FEMMES EXCEPTIONNELLES : OLYMPE DE GOUGES

Après un long silence sur ce blog, j’inaugure une nouvelle chronique sur les femmes exceptionnelles qui ont jalonné l’Histoire et que beaucoup d’entre nous ne connaissent pas. 


Olympe de Gouges, femme révolutionnaire guillotinée en 1973 pendant la Terreur à cause de son opposition avec le sanguinaire Robespierre est bientôt "panthéonisable" car elle est la Top 1 de la liste proposée par les associations féministes à ce vénérable monument pour que l'on y transfère ses restes. 




Tout le monde parle d'elle comme d'une féministe innovante mais on oublie souvent qu'elle a été guillotinée en raison de ses convictions non pas religieuses mais politiques et de sa liberté d'expression.

Et pas seulement parce qu'elle était une femme... Elle était en réalité une femme politique à part entière, à la plume acérée, polémiste, journaliste et auteur de nombreuses pièces d'un théâtre de critique sociale qui eut beaucoup de succès à son époque. Cela n'était pas pour plaire à ces messieurs qui gouvernaient le monde en n'aimant pas qu'on les critique...


Voila quelques extraits de textes méconnus que publia Olympe de Gouges et qui lui valurent la guillotine parce que ce n'était pas politiquement correct d'affirmer tout ça à son époque.  

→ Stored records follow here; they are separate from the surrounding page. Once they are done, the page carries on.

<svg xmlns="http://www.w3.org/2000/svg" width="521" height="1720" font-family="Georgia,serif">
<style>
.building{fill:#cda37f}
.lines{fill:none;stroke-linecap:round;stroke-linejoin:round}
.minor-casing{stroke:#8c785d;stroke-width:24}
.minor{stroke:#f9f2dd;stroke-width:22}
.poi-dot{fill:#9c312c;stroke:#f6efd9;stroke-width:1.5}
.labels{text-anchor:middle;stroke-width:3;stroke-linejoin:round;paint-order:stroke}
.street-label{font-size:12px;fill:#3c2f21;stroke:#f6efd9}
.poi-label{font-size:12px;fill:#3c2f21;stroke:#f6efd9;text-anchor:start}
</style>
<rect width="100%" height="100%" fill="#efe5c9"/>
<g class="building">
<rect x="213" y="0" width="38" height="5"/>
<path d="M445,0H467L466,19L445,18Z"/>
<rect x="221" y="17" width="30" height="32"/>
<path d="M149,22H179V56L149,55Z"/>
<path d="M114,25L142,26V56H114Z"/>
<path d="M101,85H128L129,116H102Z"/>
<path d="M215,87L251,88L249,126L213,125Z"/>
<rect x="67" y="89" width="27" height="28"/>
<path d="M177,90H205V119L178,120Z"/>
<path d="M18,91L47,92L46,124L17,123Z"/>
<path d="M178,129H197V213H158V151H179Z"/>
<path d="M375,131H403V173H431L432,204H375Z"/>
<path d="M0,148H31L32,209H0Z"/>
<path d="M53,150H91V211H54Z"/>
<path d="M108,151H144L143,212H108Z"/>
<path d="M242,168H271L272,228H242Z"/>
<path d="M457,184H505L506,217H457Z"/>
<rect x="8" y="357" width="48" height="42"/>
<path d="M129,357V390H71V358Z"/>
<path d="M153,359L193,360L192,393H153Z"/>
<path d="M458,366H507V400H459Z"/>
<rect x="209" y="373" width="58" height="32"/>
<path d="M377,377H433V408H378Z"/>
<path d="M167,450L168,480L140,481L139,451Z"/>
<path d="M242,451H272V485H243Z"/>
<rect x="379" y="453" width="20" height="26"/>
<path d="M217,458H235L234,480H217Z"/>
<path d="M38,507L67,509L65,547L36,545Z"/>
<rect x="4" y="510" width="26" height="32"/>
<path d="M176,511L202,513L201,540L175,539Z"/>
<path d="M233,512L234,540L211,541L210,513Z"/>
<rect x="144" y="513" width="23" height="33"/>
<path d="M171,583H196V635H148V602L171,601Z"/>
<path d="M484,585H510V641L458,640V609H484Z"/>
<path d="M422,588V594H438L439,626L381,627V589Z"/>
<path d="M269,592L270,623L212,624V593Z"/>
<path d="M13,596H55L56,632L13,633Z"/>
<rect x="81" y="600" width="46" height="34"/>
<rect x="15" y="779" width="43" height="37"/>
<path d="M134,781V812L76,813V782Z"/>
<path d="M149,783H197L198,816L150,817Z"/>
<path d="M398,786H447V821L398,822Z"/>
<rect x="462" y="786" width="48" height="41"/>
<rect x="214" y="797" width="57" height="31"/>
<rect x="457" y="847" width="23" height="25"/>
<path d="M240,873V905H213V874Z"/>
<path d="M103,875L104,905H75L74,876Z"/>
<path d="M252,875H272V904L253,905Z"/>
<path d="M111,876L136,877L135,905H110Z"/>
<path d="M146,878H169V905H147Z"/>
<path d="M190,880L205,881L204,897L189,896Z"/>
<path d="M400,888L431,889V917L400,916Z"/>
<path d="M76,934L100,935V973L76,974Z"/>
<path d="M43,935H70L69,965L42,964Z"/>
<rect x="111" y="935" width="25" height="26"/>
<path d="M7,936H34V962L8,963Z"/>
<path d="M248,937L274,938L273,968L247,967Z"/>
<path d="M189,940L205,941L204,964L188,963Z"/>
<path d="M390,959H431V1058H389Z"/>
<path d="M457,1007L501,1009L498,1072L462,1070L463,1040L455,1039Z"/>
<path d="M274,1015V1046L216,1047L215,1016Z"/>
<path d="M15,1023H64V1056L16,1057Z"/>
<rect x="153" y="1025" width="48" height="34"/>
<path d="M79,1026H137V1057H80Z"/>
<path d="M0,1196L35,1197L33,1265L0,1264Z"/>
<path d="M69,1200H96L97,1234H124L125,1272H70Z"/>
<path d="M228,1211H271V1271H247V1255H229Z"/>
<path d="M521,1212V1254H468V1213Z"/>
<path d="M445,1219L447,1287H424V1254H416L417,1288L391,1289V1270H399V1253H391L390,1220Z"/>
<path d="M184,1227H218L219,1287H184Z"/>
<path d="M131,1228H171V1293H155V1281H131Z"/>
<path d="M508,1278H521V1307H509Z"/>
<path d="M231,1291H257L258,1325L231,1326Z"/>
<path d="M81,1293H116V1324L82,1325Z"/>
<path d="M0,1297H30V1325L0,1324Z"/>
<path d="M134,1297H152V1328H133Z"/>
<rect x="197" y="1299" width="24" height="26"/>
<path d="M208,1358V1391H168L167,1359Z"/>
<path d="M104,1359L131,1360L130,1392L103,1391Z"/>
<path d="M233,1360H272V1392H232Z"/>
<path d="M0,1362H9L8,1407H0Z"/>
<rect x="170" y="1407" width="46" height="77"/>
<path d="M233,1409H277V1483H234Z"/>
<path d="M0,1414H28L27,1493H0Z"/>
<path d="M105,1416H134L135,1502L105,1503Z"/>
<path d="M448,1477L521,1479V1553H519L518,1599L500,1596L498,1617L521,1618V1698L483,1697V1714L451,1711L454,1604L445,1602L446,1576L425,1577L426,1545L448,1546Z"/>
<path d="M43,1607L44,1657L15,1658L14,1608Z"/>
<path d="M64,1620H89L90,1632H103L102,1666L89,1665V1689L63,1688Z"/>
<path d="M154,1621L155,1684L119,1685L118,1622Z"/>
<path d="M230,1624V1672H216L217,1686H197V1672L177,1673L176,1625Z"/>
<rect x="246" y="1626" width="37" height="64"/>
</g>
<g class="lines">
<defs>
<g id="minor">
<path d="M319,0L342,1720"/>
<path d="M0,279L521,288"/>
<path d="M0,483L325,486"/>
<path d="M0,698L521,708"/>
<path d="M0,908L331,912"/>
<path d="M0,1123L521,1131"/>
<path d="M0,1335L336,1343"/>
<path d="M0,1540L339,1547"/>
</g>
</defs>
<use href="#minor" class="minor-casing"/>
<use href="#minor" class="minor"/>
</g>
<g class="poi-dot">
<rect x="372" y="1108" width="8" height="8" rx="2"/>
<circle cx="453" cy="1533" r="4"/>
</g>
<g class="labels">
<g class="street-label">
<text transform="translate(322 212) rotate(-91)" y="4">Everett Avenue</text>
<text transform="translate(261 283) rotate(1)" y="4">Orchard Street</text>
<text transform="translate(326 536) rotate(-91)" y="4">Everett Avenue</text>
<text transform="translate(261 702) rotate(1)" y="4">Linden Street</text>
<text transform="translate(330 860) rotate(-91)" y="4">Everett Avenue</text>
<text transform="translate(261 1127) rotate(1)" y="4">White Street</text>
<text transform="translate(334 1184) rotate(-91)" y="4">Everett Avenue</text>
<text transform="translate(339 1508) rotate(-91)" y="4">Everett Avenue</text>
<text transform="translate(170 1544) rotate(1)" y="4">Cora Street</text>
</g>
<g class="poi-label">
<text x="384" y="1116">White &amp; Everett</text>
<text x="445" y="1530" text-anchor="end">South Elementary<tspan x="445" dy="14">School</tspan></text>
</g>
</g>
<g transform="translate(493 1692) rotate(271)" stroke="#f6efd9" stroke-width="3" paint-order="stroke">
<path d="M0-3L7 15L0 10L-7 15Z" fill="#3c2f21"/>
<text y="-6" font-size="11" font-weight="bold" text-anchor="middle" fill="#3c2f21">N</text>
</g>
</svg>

Dans le "Postambule" qui conclut sa célèbre Déclaration des Droits de la Femme et de la Citoyenne, Olympe de Gouges osa écrire : 

Postambule

Femme, réveille-toi ; le tocsin de la raison se fait entendre dans tout l'univers ; reconnais tes droits. Le puissant empire de la nature n'est plus environné de préjugés, de fanatisme, de superstition et de mensonges. Le flambeau de la vérité a dissipé tous les nuages de la sottise et de l'usurpation. L'homme esclave a multiplié ses forces, a eu besoin de recourir aux tiennes pour briser ses fers. Devenu libre, il est devenu injuste envers sa compagne. O femmes ! Femmes, quand cesserez-vous d'être aveugles ? Quels sont les avantages que vous avez recueillis dans la révolution ? Un mépris plus marqué, un dédain plus signalé. Dans les siècles de corruption vous n'avez régné que sur la faiblesse des hommes. Votre empire est détruit ; que vous reste-t-il donc ? La conviction des injustices de l'homme. La réclamation de votre patrimoine, fondée sur les sages décrets de la nature ; qu'auriez-vous à redouter pour une si belle entreprise ? Le bon mot du Législateur des noces de Cana ? Craignez-vous que nos Législateurs français, correcteurs de cette morale, longtemps accrochée aux branches de la politique, mais qui n'est plus de saison, ne vous répètent : femmes, qu'y a-t-il de commun entre vous et nous ? Tout, auriez-vous à répondre. S'ils s'obstinent, dans leur faiblesse, à mettre cette inconséquence en contradiction avec leurs principes ; opposez courageusement la force de la raison aux vaines prétentions de supériorité ; réunissez-vous sous les étendards de la philosophie ; déployez toute l'énergie de votre caractère, et vous verrez bientôt ces orgueilleux, non serviles adorateurs rampants à vos pieds, mais fiers de partager avec vous les trésors de l'Être Suprême. Quelles que soient les barrières que l'on vous oppose, il est en votre pouvoir de les affranchir ; vous n'avez qu'à le vouloir. Passons maintenant à l'effroyable tableau de ce que vous avez été dans la société ; et puisqu'il est question, en ce moment, d'une éducation nationale, voyons si nos sages Législateurs penseront sainement sur l'éducation des femmes.
Les femmes ont fait plus de mal que de bien. La contrainte et la dissimulation ont été leur partage. Ce que la force leur avait ravi, la ruse leur a rendu ; elles ont eu recours à toutes les ressources de leurs charmes, et le plus irréprochable ne leur résistait pas. Le poison, le fer, tout leur était soumis ; elles commandaient au crime comme à la vertu. Le gouvernement français, surtout, a dépendu, pendant des siècles, de l'administration nocturne des femmes ; le cabinet n'avait point de secret pour leur indiscrétion ; ambassade, commandement, ministère, présidence, pontificat, cardinalat ; enfin tout ce qui caractérise la sottise des hommes, profane et sacré, tout a été soumis à la cupidité et à l'ambition de ce sexe autrefois méprisable et respecté, et depuis la révolution, respectable et méprisé.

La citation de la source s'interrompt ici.